Im ersten Schritt sollen nun insgesamt zehn Institutionen an das Grid angeschlossen werden, ausgelegt ist das System allerdings für eine unbegrenzte Zahl von beteiligten Rechnern und Subnetzen.

Revolution?

So. Und jetzt wollen wir doch langsam mal die Spekulationsmaschine anwerfen. Da die Geschichte des Web gezeigt hat, wie schnell aus einer kleinen Netzwerkidee, aus dem und für den Forschungsbereich, ein globales Massenmedium werden kann: Was wäre, wenn wir demnächst alle unsere Rechenknechte ans Grid bringen würden? Alte und neue, starke und schwache, große und kleine? Die Leistungsfähigkeit des Zugangsgerätes wäre bekanntlich künftig absolut unerheblich. Ein Smartphone würde ausreichen, um irgendwo im Grid die Leistungsfähigkeit der 3D-Rendering-Engines der Pixar-Studios anzuwerfen und den fertigen Film in Kino-Qualität mal eben irgendwo zwischenzuspeichern, bevor man ihn sich zu Hause auf dem Beamer anschaut. Wo zwischenspeichern? Wo rendern lassen? Mir doch egal! Soll sich doch bitte das Grid darum kümmern! [Hier bitte selbst weiterspinnen...]
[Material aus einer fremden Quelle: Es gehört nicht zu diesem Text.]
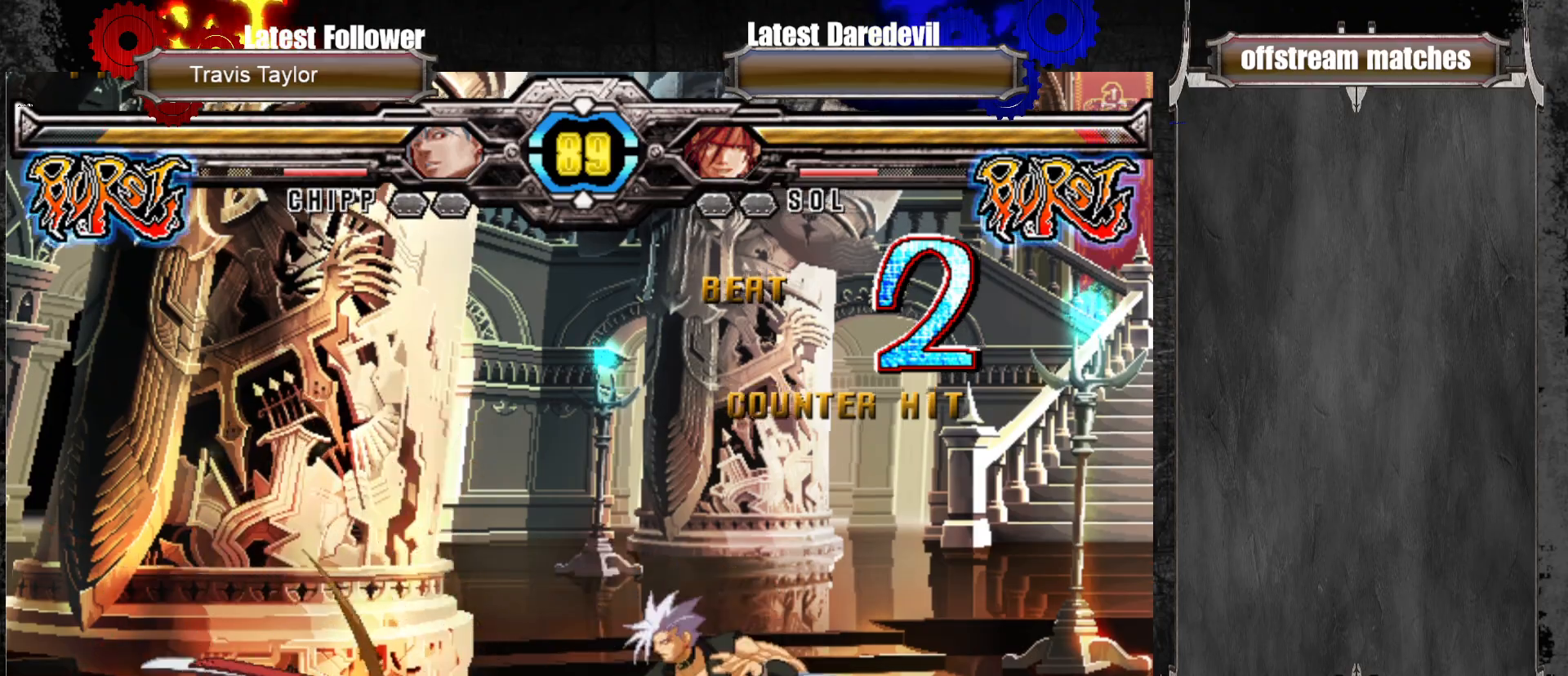
{"buttons": [], "left_stick": "center", "events": [[267, "TRIANGLE", "down"], [283, "SQUARE", "down"], [383, "SQUARE", "up"], [400, "TRIANGLE", "up"]]}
Um also wieder zum Anfang zurück zu kehren: Eine Handvoll Rechner von einigen Forschungseinrichtungen werden im Laufe der nächsten Woche eine neue Form von Netzwerkkommunikation in Betrieb nehmen. Traut sich hier jemand, das Wort 'Revolution' in den Mund zu nehmen? Mutige bitte vortreten.